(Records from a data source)

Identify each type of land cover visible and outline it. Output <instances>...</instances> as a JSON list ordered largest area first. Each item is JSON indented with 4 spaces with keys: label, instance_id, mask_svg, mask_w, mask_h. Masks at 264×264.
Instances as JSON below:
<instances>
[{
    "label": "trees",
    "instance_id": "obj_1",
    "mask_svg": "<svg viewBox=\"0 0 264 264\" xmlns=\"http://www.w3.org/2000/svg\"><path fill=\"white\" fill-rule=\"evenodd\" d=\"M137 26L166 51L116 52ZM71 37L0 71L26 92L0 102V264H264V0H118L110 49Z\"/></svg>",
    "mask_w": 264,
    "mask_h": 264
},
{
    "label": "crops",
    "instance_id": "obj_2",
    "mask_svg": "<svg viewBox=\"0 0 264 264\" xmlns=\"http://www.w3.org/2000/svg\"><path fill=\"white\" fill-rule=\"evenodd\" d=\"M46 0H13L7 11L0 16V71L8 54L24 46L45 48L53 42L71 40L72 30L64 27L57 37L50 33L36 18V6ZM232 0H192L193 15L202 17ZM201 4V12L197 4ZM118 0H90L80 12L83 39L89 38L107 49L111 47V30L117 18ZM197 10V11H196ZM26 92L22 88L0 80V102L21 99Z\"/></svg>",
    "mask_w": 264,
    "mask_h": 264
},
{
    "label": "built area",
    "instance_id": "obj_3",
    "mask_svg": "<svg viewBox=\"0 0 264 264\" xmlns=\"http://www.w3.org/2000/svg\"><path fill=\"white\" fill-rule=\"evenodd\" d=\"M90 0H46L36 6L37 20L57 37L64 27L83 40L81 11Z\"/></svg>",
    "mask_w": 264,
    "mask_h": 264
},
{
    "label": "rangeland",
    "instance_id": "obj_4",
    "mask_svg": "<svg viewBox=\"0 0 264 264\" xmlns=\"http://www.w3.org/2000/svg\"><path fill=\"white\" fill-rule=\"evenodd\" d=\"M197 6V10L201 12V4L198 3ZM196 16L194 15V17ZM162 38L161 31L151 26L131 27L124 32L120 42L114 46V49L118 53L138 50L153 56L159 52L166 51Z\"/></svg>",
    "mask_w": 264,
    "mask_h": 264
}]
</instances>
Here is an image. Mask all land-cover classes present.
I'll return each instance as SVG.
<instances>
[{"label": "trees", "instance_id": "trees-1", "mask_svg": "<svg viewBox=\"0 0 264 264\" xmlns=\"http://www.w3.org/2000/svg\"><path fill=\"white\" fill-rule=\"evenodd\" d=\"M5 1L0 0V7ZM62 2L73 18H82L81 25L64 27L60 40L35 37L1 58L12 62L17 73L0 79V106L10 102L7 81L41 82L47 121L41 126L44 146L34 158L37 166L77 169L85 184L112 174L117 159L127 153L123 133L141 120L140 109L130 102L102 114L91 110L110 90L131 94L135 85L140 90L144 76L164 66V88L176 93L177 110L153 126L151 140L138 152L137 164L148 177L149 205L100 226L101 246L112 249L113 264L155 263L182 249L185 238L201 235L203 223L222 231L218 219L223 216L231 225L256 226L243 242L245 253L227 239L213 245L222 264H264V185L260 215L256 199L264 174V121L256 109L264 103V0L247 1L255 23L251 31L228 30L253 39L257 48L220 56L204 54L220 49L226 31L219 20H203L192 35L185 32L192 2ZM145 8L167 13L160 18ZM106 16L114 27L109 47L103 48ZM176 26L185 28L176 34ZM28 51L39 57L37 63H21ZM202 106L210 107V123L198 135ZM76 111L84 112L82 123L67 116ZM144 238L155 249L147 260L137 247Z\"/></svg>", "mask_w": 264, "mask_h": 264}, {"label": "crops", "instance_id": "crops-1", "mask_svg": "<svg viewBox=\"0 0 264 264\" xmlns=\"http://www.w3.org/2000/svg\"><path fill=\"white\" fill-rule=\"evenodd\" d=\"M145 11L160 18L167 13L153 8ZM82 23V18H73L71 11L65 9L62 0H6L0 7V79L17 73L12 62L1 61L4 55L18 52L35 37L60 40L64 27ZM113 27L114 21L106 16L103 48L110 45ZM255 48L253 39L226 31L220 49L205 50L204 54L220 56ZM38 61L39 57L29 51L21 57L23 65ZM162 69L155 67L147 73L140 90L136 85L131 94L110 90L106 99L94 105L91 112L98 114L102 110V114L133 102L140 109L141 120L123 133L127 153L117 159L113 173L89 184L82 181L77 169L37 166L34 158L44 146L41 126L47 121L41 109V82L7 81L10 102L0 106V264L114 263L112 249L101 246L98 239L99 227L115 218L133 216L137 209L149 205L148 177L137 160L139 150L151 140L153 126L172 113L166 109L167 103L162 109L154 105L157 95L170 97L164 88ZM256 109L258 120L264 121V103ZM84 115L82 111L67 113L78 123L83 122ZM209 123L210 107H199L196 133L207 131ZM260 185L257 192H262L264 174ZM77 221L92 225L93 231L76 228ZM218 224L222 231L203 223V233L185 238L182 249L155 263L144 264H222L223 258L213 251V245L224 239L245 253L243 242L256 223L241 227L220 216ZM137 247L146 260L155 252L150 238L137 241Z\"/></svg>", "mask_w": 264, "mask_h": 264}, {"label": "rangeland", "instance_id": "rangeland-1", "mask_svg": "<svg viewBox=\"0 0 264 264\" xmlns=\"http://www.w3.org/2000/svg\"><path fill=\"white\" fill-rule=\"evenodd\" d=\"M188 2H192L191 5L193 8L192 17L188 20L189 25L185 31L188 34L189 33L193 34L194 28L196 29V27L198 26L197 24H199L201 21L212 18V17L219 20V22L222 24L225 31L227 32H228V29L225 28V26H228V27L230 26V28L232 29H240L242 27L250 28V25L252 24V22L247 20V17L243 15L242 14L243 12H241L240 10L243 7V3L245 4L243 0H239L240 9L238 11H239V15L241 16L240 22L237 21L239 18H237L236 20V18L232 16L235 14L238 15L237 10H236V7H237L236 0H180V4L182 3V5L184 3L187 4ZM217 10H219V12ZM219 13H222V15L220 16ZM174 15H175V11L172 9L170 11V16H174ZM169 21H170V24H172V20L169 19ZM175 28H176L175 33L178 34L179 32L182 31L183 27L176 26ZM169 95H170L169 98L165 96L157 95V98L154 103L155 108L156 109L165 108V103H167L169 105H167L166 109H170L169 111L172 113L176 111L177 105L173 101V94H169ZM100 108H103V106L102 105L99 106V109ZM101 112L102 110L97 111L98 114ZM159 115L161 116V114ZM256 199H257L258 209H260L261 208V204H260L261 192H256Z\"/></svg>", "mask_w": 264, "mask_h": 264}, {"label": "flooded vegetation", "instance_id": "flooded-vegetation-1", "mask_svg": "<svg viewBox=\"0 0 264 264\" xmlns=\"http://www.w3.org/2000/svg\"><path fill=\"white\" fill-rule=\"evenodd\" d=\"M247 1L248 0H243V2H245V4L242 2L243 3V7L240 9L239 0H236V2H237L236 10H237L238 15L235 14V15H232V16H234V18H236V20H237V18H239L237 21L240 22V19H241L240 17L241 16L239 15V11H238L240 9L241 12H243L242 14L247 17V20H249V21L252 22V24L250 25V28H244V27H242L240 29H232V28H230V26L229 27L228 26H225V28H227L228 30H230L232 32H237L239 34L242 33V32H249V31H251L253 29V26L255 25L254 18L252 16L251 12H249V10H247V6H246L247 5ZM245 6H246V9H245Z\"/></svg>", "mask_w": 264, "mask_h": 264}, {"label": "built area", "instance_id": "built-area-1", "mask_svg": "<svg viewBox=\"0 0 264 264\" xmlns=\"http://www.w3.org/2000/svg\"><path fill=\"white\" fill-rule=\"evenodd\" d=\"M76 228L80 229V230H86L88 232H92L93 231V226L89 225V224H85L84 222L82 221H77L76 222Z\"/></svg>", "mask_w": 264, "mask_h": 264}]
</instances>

■ **TASK OBJECTIVE**: Filter the rows above, keeping only the lines that contain the string "JSON", and copy each of those lines in full.

■ **RESULT OF THIS TASK**:
Identify each type of land cover visible and outline it. Output <instances>...</instances> as a JSON list ordered largest area first. Each item is JSON indented with 4 spaces with keys: label, instance_id, mask_svg, mask_w, mask_h. Masks at 264×264.
Instances as JSON below:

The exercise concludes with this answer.